Les experts financiers internationaux tiquent toutefois devant le déséquilibre de la balance de paiements du pays avec un chapitre compensation dépassant largement les quatre milliards de dinars, soit près du cinquième du Budget. Le problème, c’est que cette compensation représente un choix stratégique en Tunisie depuis son indépendance avec la subvention des produits alimentaires de base et du transport, en plus de la gratuité de la scolarité et du développement de la santé publique, sans oublier la compensation de l’énergie.
D’où la grande problématique à résoudre de manière concertée afin de faire sortir l’économie de l’abîme et redonner de l’espoir à toutes les catégories sociales. La venue des grosses pointures de la finance internationale traduit des dispositions pour venir en aide à la Tunisie. Encore faut-il que l’élite tunisienne fasse preuve de savoir-faire afin que les citoyens reprennent confiance en leur révolution et que la place de Tunis attire de nouveau les capitaux. Un nouveau défit à relever.

 

Un déficit budgétaire qui suscite des inquiétudes

Selon le président de l’Association des économistes tunisiens, Mohamed Haddar, l’inquiétude provient essentiellement du retard constaté dans la reprise économique en Tunisie après le creux du à la révolution. «La production n’a pas encore repris comme il se doit et les investisseurs ne sont pas encore de retour», constate Professeur Haddar, qui ajoute que «c’est inquiétant de voir un déficit budgétaire de près de 08 % et un creux de 16,3 % du PIB dans la balance commerciale, sans parler des difficultés du système bancaire». Professeur Haddar conclut à «des difficultés structurelles de l’économie».
En termes de chiffres, la Tunisie compte une population de 10,9 millions d’habitants, dont 3.978.600 sont actifs, selon les statistiques de l’Institut national des statistiques (INS).

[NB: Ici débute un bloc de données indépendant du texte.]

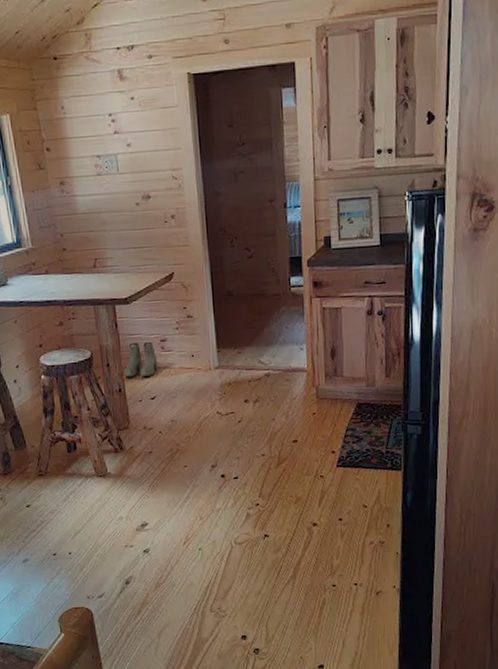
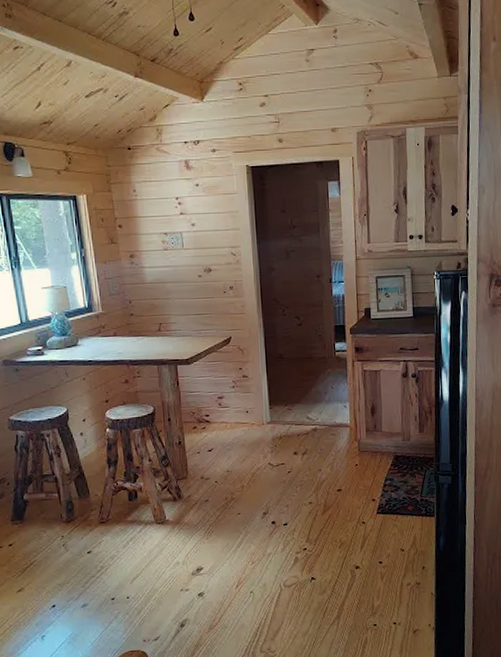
boots: present [124,342,158,378] -> none [184,399,216,431]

Le taux de chômage est estimé à 15,3 % (12,8 % chez les hommes et 21,9 % chez les femmes). Le nombre de chômeurs est estimé à 609.900, dont 242.300 de diplômés du supérieur. Avec un taux de 41,9 %, la gente féminine est plus touchée par le chômage des diplômés que la gente masculine qui n’enregistre que 21,7 % de chômeurs.
En termes de ratios globaux de macroéconomie, le PIB de la Tunisie est estimé à 72 Milliards de dinars tunisiens, soit près de 35 Milliards d’Euros. La moyenne de revenus par tête d’habitant s’élève à 3300 Euros. Le Salaire minimum garanti en Tunisie (SMIG) se situe à la hauteur de 140 Euros. Le Budget prévisionnel 2014, préparé par le gouvernement de Ali Laâreyedh et qui va être révisé par le nouveau gouvernement de Mehdi Jomaâ, s’élève à 28,3 Milliards de dinars, soit près de 13 Milliards d’Euros, avec un déficit prévu de 08 %.

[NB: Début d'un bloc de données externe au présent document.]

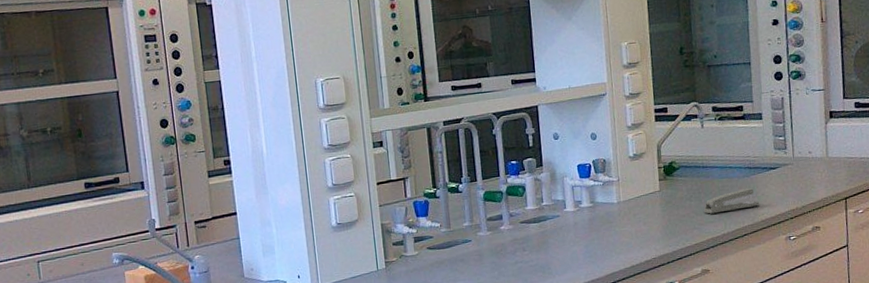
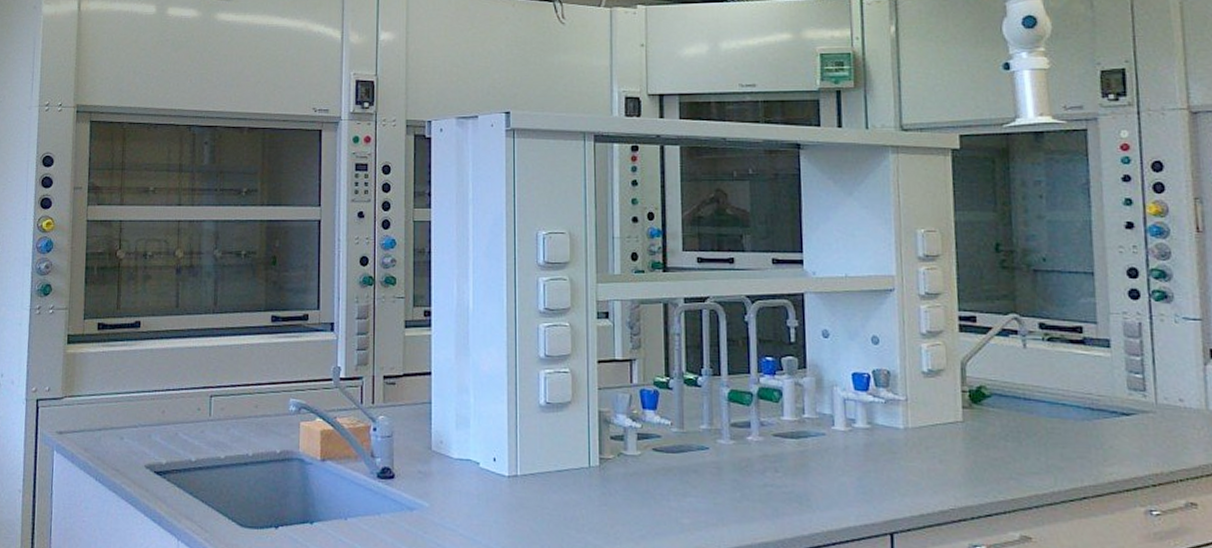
stapler: present [704,188,760,214] -> none [1025,435,1107,463]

Le taux de croissance du PIB a été évalué à 2,6 % en 2013 après 03 % en 2012 et (-1,8 %) en 2011. Il est estimé à 2,5 % en 2014 et «pourvu qu’il soit supérieur», espère le ministre de l’Economie et des Finances, Hakim Ben Hamouda, «si le secteur du phosphate reprend comme il faut», précise-t-il. La balance commerciale vit un gap inquiétant de près de 12 Milliards de dinars, soit plus de 15 % du PIB, en 2013 et 2012 avec des exportations de l’ordre de 27.701 MD et 26.547,6 MD, alors que les importations s’élèvent respectivement à 39.509,4 MD à 38.178 MD. (M.S.)